WORK TASK: From the line with "136.5 53.2875 90))" to the line with "172.250001 59.750002 -90))", retype every line exactly, including those two, and leave out the rest of the data below.

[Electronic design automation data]
::::::

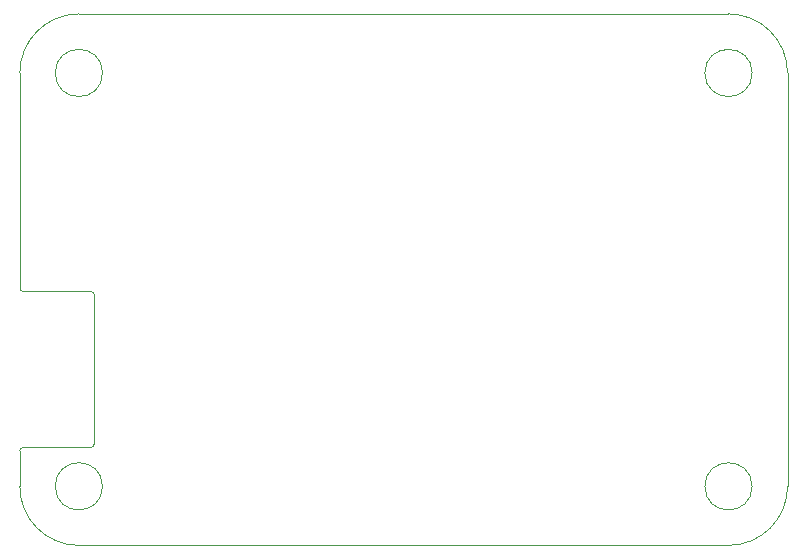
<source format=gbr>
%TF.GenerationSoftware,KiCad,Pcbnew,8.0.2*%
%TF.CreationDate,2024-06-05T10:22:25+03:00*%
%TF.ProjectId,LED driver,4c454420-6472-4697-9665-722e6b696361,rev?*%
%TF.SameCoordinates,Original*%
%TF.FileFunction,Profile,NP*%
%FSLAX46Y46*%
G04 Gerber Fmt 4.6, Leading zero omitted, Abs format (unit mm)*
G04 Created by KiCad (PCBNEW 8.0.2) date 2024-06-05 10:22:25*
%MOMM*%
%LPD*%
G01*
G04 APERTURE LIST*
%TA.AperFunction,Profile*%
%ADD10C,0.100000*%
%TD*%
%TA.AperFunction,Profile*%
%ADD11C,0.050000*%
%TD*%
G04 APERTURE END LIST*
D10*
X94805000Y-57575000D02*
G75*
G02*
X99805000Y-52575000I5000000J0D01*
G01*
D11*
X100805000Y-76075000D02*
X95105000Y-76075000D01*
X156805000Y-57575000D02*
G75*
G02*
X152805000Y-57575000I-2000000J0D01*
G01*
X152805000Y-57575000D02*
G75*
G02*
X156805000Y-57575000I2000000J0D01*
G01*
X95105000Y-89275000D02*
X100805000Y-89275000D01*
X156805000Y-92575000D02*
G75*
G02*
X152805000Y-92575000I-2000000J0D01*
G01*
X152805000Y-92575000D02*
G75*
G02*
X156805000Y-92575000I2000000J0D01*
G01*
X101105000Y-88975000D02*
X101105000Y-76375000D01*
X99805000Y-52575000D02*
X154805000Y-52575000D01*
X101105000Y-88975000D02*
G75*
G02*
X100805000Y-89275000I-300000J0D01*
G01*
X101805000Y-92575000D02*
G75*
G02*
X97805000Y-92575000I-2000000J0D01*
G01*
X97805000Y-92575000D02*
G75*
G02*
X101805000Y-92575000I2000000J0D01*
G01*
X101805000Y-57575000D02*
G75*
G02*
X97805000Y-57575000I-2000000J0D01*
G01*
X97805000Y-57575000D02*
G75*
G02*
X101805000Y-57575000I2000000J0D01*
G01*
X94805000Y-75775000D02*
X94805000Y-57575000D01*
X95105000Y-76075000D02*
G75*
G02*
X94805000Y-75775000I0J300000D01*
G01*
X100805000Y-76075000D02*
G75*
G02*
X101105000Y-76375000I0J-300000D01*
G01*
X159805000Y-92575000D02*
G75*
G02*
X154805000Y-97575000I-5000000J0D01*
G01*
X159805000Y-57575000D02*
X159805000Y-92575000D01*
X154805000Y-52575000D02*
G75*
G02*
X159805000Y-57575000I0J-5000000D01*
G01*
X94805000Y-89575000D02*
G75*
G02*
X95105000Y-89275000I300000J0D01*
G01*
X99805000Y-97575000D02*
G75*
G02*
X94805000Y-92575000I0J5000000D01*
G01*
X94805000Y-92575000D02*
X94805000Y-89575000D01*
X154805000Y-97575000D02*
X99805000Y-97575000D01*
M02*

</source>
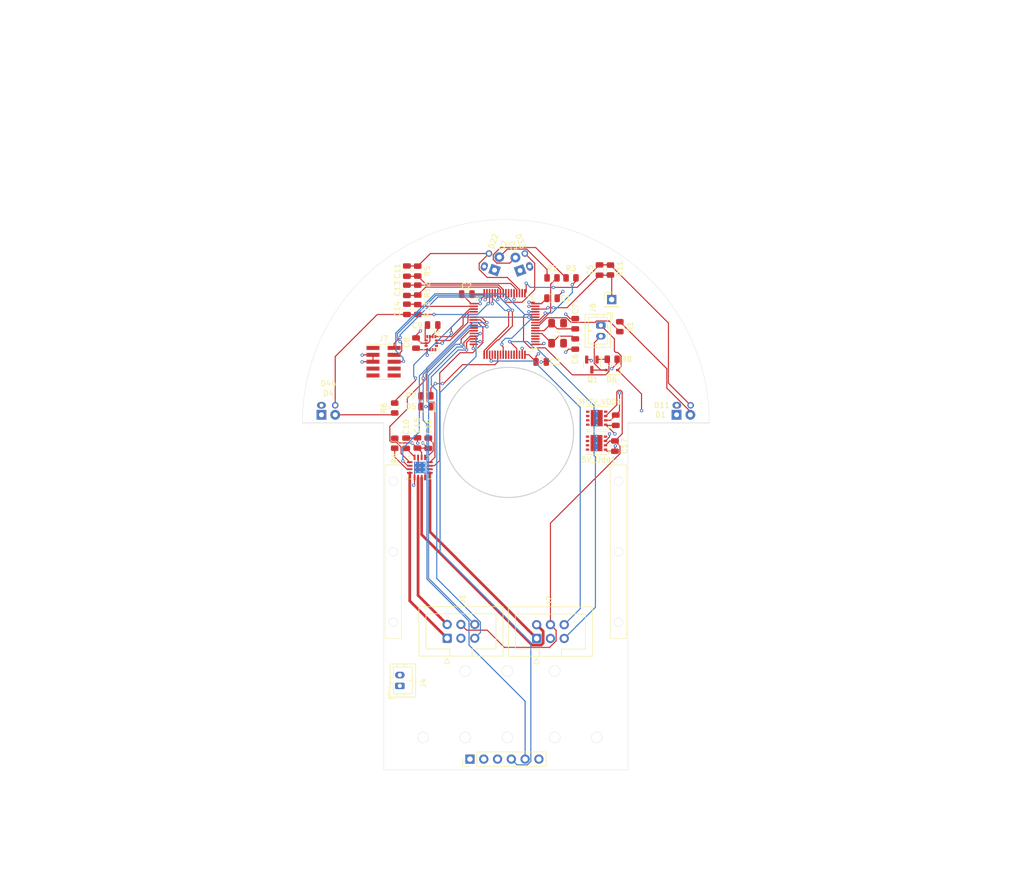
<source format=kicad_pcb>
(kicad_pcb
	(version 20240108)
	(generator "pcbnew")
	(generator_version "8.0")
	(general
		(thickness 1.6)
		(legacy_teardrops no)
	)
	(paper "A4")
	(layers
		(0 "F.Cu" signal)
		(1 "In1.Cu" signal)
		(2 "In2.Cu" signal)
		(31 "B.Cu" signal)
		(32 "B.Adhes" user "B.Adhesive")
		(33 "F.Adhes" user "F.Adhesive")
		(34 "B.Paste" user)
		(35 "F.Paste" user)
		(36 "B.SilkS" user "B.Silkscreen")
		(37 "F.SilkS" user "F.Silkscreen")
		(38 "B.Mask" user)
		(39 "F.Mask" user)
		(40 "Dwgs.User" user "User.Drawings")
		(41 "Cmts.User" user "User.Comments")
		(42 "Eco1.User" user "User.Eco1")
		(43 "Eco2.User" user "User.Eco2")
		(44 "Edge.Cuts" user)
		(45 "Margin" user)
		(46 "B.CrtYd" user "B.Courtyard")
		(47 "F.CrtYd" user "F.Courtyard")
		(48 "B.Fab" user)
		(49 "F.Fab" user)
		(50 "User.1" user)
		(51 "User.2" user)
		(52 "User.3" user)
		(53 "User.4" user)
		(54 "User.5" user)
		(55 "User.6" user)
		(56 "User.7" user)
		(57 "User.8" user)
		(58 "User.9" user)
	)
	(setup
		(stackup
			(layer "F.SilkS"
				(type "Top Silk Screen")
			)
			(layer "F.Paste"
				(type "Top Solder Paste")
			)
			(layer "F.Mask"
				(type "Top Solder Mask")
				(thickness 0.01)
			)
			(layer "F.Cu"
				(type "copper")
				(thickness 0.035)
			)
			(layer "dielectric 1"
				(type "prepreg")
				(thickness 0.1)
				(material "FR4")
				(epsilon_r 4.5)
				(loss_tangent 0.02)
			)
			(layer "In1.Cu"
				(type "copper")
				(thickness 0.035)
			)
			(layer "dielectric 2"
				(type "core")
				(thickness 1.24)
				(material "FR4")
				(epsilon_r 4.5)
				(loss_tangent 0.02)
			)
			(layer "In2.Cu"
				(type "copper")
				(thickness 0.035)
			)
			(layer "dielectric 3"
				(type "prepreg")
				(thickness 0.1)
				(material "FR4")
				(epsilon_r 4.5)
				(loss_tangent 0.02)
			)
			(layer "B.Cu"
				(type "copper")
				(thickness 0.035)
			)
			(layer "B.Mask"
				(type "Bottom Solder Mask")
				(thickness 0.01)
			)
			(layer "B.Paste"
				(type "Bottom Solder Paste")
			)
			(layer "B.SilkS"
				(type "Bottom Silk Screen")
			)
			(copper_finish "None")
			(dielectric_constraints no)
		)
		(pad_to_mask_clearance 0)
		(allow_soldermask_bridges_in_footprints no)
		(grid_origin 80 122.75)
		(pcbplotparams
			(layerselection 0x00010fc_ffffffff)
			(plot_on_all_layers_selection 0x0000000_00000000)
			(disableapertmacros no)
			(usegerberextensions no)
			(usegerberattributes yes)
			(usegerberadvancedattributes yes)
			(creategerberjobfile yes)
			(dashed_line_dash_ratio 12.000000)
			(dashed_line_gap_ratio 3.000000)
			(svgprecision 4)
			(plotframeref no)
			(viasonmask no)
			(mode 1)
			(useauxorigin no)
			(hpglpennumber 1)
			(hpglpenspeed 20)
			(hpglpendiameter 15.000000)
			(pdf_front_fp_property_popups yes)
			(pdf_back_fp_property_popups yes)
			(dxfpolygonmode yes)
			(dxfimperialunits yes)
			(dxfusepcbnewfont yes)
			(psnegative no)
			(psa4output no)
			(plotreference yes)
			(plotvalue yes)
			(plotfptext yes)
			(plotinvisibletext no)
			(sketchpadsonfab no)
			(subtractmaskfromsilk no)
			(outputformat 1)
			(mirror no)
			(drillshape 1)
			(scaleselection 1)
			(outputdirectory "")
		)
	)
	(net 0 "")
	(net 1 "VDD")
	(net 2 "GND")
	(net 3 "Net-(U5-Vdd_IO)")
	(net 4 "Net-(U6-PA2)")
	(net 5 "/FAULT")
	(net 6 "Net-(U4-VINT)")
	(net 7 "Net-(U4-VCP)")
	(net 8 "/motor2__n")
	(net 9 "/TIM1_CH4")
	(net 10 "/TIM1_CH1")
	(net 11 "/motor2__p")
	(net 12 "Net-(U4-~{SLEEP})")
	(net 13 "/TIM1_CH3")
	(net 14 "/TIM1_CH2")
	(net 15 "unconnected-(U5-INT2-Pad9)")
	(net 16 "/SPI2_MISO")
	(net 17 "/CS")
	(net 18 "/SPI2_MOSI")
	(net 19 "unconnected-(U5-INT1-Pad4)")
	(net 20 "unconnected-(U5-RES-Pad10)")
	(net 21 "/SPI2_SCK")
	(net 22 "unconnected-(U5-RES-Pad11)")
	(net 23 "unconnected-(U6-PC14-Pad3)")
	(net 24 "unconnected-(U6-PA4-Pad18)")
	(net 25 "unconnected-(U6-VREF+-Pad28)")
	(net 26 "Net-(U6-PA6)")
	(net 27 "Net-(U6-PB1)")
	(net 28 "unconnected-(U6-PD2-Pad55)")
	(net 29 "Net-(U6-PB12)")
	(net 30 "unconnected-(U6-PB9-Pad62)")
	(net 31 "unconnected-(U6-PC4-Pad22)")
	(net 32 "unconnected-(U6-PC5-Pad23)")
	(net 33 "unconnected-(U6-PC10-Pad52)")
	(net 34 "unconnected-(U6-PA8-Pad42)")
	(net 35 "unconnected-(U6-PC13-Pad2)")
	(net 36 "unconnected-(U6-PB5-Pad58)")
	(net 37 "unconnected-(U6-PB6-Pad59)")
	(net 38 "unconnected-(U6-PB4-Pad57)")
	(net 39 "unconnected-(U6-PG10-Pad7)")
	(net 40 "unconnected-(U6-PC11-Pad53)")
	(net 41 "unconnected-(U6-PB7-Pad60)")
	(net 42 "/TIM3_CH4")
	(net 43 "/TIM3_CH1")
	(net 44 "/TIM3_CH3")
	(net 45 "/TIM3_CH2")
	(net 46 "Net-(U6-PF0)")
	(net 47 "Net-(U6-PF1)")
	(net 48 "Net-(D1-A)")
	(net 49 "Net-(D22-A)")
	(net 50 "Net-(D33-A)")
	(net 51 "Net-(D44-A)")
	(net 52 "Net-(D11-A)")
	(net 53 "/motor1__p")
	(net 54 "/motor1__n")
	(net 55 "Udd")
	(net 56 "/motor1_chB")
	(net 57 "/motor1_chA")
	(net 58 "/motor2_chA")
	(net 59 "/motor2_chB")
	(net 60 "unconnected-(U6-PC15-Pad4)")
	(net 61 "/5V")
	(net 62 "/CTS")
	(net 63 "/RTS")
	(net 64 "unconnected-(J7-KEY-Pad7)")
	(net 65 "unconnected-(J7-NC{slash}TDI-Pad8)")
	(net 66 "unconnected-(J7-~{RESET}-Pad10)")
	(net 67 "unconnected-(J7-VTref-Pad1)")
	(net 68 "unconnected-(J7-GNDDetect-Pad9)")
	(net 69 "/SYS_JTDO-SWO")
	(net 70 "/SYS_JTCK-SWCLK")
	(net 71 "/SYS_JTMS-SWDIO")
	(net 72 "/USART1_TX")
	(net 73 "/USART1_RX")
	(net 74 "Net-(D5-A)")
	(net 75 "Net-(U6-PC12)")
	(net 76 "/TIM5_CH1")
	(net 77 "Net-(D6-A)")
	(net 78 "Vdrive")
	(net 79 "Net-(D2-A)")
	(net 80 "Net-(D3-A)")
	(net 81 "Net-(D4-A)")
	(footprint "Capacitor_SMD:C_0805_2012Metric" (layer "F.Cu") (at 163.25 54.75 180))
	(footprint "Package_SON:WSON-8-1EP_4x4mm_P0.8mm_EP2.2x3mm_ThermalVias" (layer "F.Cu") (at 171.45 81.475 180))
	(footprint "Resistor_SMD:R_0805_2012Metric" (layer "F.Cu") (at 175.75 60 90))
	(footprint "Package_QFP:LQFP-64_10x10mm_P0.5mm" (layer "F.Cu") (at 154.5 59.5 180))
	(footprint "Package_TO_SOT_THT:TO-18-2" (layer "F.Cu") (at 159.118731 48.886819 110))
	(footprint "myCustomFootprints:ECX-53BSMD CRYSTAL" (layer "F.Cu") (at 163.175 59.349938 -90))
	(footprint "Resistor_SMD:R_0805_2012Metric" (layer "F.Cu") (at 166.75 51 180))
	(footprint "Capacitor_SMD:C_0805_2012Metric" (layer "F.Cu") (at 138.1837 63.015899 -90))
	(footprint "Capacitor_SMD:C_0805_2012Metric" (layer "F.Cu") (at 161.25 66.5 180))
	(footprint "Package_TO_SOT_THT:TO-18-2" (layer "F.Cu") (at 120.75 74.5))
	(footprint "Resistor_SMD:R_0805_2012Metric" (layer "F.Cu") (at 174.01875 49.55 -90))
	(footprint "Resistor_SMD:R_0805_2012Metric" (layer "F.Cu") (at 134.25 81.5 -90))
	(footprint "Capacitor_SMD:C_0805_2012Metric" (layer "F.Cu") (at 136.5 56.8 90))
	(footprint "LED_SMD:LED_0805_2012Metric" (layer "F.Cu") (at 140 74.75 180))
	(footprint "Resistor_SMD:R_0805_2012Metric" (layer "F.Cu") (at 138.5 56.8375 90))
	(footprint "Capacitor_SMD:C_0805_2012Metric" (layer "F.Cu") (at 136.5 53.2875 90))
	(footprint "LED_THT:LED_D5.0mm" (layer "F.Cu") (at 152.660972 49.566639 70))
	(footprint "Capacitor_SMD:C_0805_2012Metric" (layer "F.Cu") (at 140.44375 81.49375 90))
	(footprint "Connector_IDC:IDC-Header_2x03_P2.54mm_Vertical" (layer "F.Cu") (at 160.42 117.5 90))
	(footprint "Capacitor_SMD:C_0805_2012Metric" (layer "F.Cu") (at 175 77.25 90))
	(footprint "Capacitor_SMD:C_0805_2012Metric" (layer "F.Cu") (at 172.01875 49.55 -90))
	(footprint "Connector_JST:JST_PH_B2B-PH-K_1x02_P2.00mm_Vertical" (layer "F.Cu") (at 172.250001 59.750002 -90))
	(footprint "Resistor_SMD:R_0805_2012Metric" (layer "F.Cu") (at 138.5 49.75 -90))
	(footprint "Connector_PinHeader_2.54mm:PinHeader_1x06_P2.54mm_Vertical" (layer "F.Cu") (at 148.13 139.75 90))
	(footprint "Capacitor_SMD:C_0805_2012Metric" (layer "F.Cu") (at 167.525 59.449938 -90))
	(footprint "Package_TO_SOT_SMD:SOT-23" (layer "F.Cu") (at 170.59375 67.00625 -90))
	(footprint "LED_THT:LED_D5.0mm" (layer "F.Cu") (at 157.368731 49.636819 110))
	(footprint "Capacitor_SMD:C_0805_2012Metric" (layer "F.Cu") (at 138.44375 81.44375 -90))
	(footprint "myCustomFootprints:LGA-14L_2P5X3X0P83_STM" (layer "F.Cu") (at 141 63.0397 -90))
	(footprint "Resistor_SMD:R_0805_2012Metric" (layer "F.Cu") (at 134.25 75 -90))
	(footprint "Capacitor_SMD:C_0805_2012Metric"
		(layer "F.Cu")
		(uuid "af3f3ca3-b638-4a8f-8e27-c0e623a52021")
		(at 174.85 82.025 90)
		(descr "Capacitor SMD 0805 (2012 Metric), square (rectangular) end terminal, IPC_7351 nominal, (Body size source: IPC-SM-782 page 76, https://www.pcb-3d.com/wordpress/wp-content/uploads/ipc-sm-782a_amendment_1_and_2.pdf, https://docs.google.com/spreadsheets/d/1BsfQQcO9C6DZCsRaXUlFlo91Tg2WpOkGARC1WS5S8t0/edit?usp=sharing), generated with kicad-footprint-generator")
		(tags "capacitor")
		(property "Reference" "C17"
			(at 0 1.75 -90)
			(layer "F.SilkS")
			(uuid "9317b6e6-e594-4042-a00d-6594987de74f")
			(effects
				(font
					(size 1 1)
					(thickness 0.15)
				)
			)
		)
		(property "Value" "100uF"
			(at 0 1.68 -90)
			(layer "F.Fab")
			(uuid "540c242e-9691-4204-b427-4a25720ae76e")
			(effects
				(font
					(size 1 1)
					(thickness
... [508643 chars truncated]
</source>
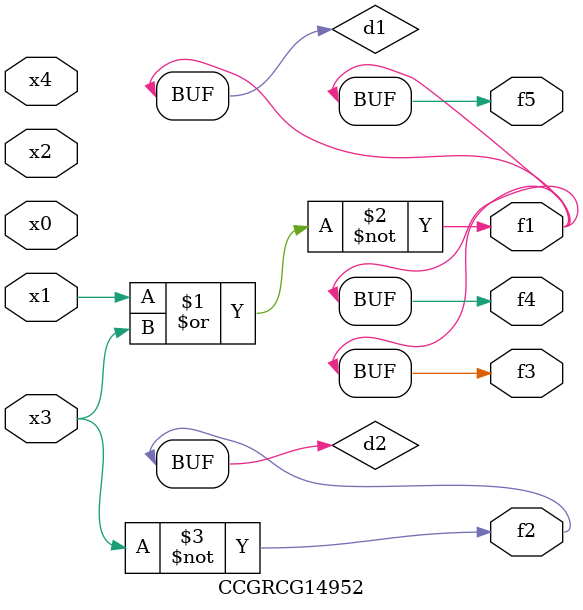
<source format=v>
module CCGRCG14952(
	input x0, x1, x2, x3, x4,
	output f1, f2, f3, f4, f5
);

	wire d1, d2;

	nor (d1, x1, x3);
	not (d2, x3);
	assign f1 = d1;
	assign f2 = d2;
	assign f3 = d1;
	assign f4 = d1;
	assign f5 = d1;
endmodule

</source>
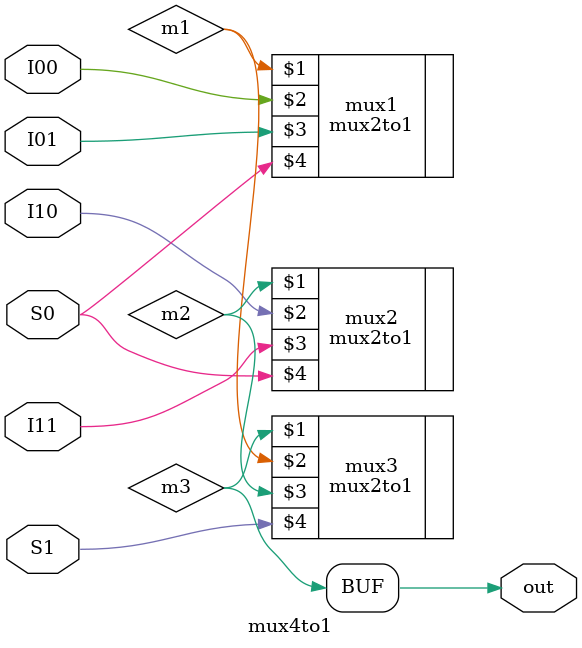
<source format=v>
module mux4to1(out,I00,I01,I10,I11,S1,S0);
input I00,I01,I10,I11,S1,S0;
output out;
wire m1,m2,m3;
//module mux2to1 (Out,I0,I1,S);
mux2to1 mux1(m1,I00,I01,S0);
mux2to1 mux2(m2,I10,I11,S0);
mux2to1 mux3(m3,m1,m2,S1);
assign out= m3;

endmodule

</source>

::::::

RESULT OF THIS TASK:
	(footprint "Capacitor_SMD:C_0805_2012Metric" (layer "F.Cu") (at 136.5 53.2875 90))
	(footprint "LED_THT:LED_D5.0mm" (layer "F.Cu") (at 152.660972 49.566639 70))
	(footprint "Capacitor_SMD:C_0805_2012Metric" (layer "F.Cu") (at 140.44375 81.49375 90))
	(footprint "Connector_IDC:IDC-Header_2x03_P2.54mm_Vertical" (layer "F.Cu") (at 160.42 117.5 90))
	(footprint "Capacitor_SMD:C_0805_2012Metric" (layer "F.Cu") (at 175 77.25 90))
	(footprint "Capacitor_SMD:C_0805_2012Metric" (layer "F.Cu") (at 172.01875 49.55 -90))
	(footprint "Connector_JST:JST_PH_B2B-PH-K_1x02_P2.00mm_Vertical" (layer "F.Cu") (at 172.250001 59.750002 -90))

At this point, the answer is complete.